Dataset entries
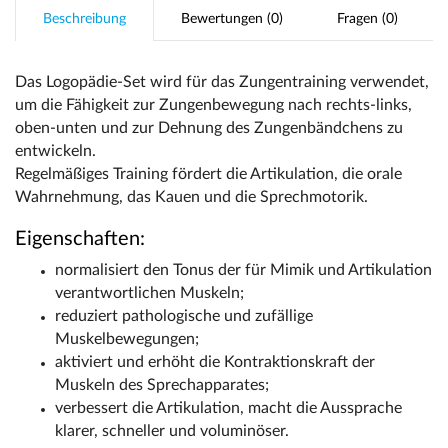
Beschreibung
Bewertungen (0)
Fragen (0)
Das Logopädie-Set wird für das Zungentraining verwendet,
um die Fähigkeit zur Zungenbewegung nach rechts-links,
oben-unten und zur Dehnung des Zungenbändchens zu
entwickeln.
Regelmäßiges Training fördert die Artikulation, die orale
Wahrnehmung, das Kauen und die Sprechmotorik.
Eigenschaften:
normalisiert den Tonus der für Mimik und Artikulation
verantwortlichen Muskeln;
reduziert pathologische und zufällige
Muskelbewegungen;
aktiviert und erhöht die Kontraktionskraft der
Muskeln des Sprechapparates;
verbessert die Artikulation, macht die Aussprache
klarer, schneller und voluminöser.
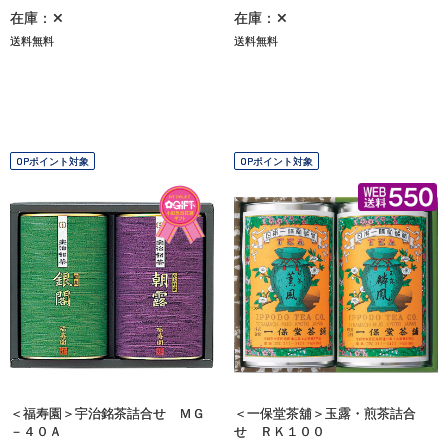
在庫：✕
在庫：✕
送料無料
送料無料
OPポイント対象
OPポイント対象
＜福寿園＞宇治銘茶詰合せ ＭＧ
＜一保堂茶舖＞玉露・煎茶詰合
－４０Ａ
せ ＲＫ１００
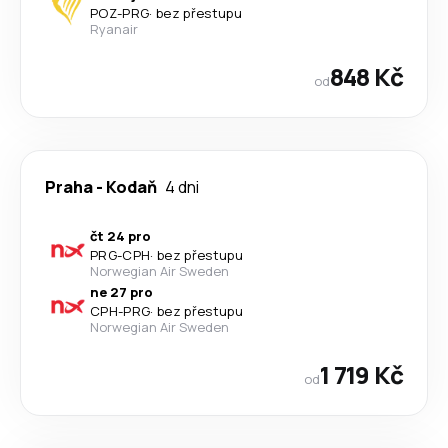
POZ
-
PRG
·
bez přestupu
Ryanair
848 Kč
od
Praha
-
Kodaň
4 dni
čt 24 pro
PRG
-
CPH
·
bez přestupu
Norwegian Air Sweden
ne 27 pro
CPH
-
PRG
·
bez přestupu
Norwegian Air Sweden
1 719 Kč
od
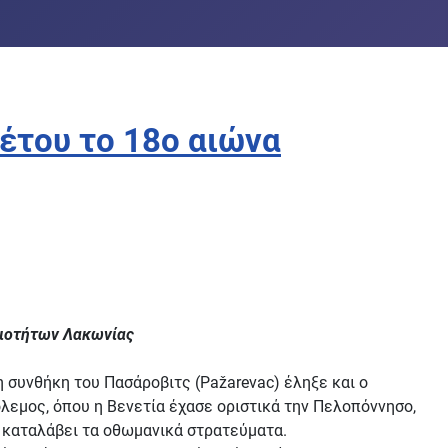
έτου το 18ο αιώνα
αιοτήτων Λακωνίας
 συνθήκη του Πασάροβιτς (Pažarevac) έληξε και ο
εμος, όπου η Βενετία έχασε οριστικά την Πελοπόννησο,
ν καταλάβει τα οθωμανικά στρατεύματα.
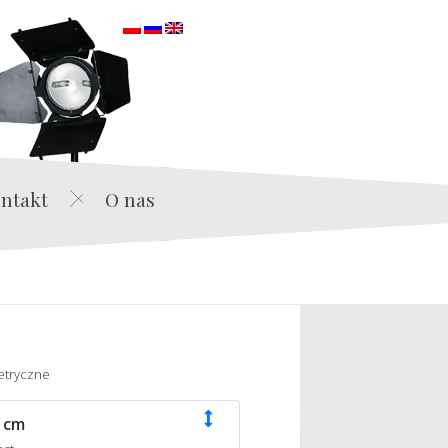
orska
ntakt
O nas
etryczne
 cm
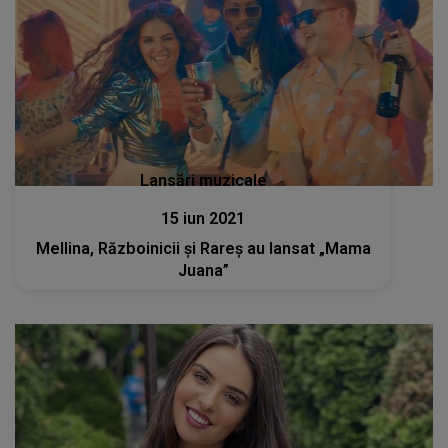
Lansări muzicale
15 iun 2021
Mellina, Războinicii și Rareș au lansat „Mama
Juana”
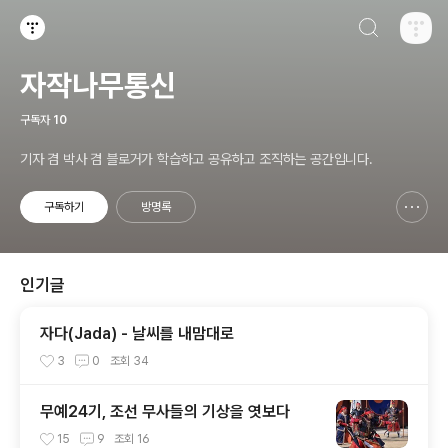
검색하기
티스토리
자작나무통신
구독자
10
기자 겸 박사 겸 블로거가 학습하고 공유하고 조직하는 공간입니다.
구독하기
방명록
신고하기 레이어
열기
인기글
자다(Jada) - 날씨를 내맘대로
3
0
조회
34
무예24기, 조선 무사들의 기상을 엿보다
15
9
조회
16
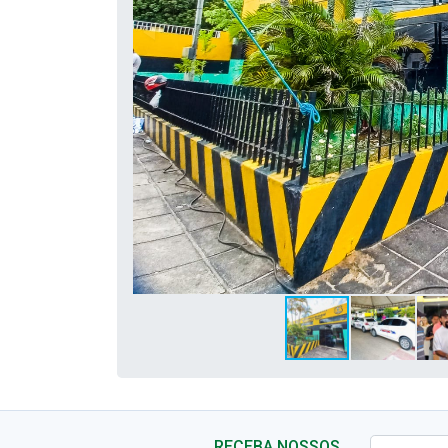
RECEBA NOSSOS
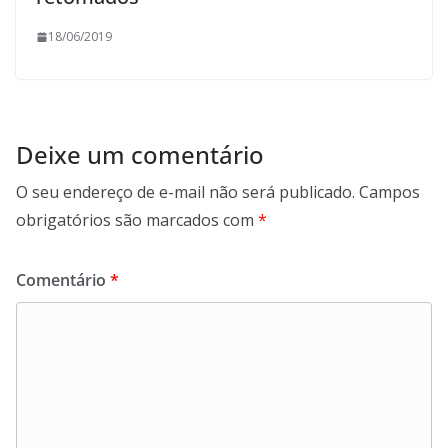
18/06/2019
Deixe um comentário
O seu endereço de e-mail não será publicado.
Campos
obrigatórios são marcados com
*
Comentário
*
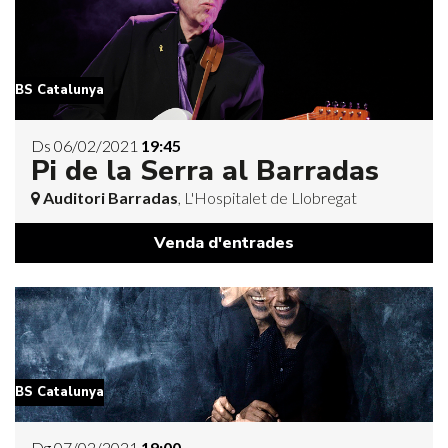
BS Catalunya
Ds 06/02/2021
19:45
Pi de la Serra al Barradas
Auditori Barradas
, L'Hospitalet de Llobregat
Venda d'entrades
BS Catalunya
Dg 07/02/2021
19:00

Task goal: Keep the pictures out of the copy and return the rest of the data above exactly.

Response:
Beschreibung
Bewertungen (0)
Fragen (0)
Das Logopädie-Set wird für das Zungentraining verwendet,
um die Fähigkeit zur Zungenbewegung nach rechts-links,
oben-unten und zur Dehnung des Zungenbändchens zu
entwickeln.
Regelmäßiges Training fördert die Artikulation, die orale
Wahrnehmung, das Kauen und die Sprechmotorik.
Eigenschaften:
normalisiert den Tonus der für Mimik und Artikulation
verantwortlichen Muskeln;
reduziert pathologische und zufällige
Muskelbewegungen;
aktiviert und erhöht die Kontraktionskraft der
Muskeln des Sprechapparates;
verbessert die Artikulation, macht die Aussprache
klarer, schneller und voluminöser.
在庫：✕
在庫：✕
送料無料
送料無料
OPポイント対象
OPポイント対象
＜福寿園＞宇治銘茶詰合せ ＭＧ
＜一保堂茶舖＞玉露・煎茶詰合
－４０Ａ
せ ＲＫ１００
POZ
-
PRG
·
bez přestupu
Ryanair
848 Kč
od
Praha
-
Kodaň
4 dni
čt 24 pro
PRG
-
CPH
·
bez přestupu
Norwegian Air Sweden
ne 27 pro
CPH
-
PRG
·
bez přestupu
Norwegian Air Sweden
1 719 Kč
od
έτου το 18ο αιώνα
αιοτήτων Λακωνίας
 συνθήκη του Πασάροβιτς (Pažarevac) έληξε και ο
εμος, όπου η Βενετία έχασε οριστικά την Πελοπόννησο,
ν καταλάβει τα οθωμανικά στρατεύματα.
orska
ntakt
O nas
etryczne
 cm
Lansări muzicale
15 iun 2021
Mellina, Războinicii și Rareș au lansat „Mama
Juana”
검색하기
티스토리
자작나무통신
구독자
10
기자 겸 박사 겸 블로거가 학습하고 공유하고 조직하는 공간입니다.
구독하기
방명록
신고하기 레이어
열기
인기글
자다(Jada) - 날씨를 내맘대로
3
0
조회
34
무예24기, 조선 무사들의 기상을 엿보다
15
9
조회
16
RECEBA NOSSOS
18/06/2019
Deixe um comentário
O seu endereço de e-mail não será publicado.
Campos
obrigatórios são marcados com
*
Comentário
*
BS Catalunya
Ds 06/02/2021
19:45
Pi de la Serra al Barradas
Auditori Barradas
, L'Hospitalet de Llobregat
Venda d'entrades
BS Catalunya
Dg 07/02/2021
19:00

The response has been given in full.